Сочинения в двух томах. Том 2 | страница 19
— Товарищ комиссар, спец будет сидеть к вам затылком. Так что, если заподозрите малейшее… понимаете?
Комиссар отвалился, молчал.
Машина врезалась в ветер, неслась в словно переменившихся враз, искаженных пространствах. Будто вверх ногами повисла луна. Погоны на плечах ощущались чуждо, стыдно, в каком-то ехидном смешке. Комиссар не выдержал и пустил тихонько матерном.
— …Святки!..
…Мчались в аллее бесконечных тумб, освещенных издалека как бы зеленовато-тусклым солнцем. Выдвинулись угрюмые предместья, проплывая унылыми потухшими громадами казарм, заборами, керосиновыми фонарями, сгорбившимися в безлюдной недоброй дремоте. Сквозь кварталы уже разворачивался вблизи большой город, досылал прибойный гул.
Спец на ходу затормозил, обернул обеспокоенное лицо.
— А про горючее забыли? На обратный ведь не хватит, а?
Комиссар заморгал. Конечно, не хватит, занесло черт знает куда… В голову полезло самое отчаянное, самое фантастическое: схитриться украсть, отбить где-нибудь силой?.. Вдруг в глазах все перевернулось, хлынуло оглушительным потопом, поехали высочайшие, до самого неба, этажи, окна горели тоже до самого неба, бушевало море столбов, проволок, экипажей, человечьих голов. Из огненного крутева лезли глаза спеца — веселые, пьяные, как будто рехнувшиеся…
— Риск? А, комиссар?..
И ринуло в самую кипучую коловерть, загрузло там, стиснутое с обеих сторон, куда-то мчало, сломя голову, прострельнуло под самым носом у трамвая, через ливень вывесок, пролеток, шарахающихся пешеходов, неожиданно осадило перед сияющим десятиэтажным рестораном.
Спец спрыгнул, подбежав, прошипел на ухо:
— Товарищ комиссар, в нашем положении безопасен только риск… Сейчас пройдем наверх. За горючее ручаюсь… Помните, что — я ваш для поручений, поручик Шевалье.
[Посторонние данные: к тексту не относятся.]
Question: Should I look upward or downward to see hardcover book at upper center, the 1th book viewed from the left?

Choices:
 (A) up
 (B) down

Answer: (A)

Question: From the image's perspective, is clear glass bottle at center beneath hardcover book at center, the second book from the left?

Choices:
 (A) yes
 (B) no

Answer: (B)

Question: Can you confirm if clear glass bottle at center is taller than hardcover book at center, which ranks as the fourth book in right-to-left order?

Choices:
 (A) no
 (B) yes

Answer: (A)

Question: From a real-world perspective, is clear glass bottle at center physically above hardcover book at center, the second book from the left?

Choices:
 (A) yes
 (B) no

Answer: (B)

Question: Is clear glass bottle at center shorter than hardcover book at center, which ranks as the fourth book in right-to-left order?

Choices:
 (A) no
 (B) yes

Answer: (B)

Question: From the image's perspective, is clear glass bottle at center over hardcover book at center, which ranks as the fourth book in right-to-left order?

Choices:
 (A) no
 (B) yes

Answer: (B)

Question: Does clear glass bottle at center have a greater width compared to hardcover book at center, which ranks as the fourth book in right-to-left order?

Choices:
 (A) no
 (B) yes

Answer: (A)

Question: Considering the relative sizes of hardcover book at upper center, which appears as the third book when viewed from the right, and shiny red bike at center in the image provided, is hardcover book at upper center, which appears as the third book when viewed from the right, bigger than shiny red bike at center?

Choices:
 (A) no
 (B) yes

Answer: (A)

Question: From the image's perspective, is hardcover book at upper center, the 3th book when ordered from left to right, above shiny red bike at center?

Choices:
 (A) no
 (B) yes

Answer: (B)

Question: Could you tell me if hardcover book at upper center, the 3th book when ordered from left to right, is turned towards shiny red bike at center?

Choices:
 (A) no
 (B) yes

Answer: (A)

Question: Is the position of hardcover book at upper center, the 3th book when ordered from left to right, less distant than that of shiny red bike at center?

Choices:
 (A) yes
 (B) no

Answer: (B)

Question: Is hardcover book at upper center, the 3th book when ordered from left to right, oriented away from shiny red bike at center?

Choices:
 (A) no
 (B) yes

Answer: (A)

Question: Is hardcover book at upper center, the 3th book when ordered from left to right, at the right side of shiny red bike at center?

Сияющие двери сами распахнулись. Спец почтительно пропустил комиссара вперед, держа под козырек, звякнул шпорами и, войдя, повелительно крикнул:
— Кабинет полковнику Муранцову!
…Сразу будто глуше и почтительнее зазвучал шорох сходящих и восходящих по баллюстрадным аллеям лестниц — визиток, френчей, воланов шелковья. В общем зале будто тысячью ковров накрыло океанное звяканье, гул и гам. Отрывали от тарелок, от бокалов, от голых ожемчуженных шей глаза, таращили вверх, в матовое марево люстр, в открытые там ниши кабинетов бельэтажа, куда проследовал гроза и власть края, полковник Муранцов. Лакеи благоговейно бежали, рассыпаясь веером по коридору, воздвигали там в кабинете что-то волшебное из хрусталя, фруктов, блистающих ножей и вилок и золотистых вин. Лакеи только краем глаза дерзали взглянуть на полковника Муранцова, который, расставив в толстых кожаных штанах кряжистые ноги и заложив руки за спину, моргал в пространство белыми навыкат глазами, — казалось, полковник искал повода озвереть. Музыканты, не в очередь оторванные от бутербродов и чая, уже гудели и нащипывали струны, настраивая. И вот грянула здравица величественной ниагарой через интимнейшие коридоры, ниши, залы — здравица полковнику Муранцову!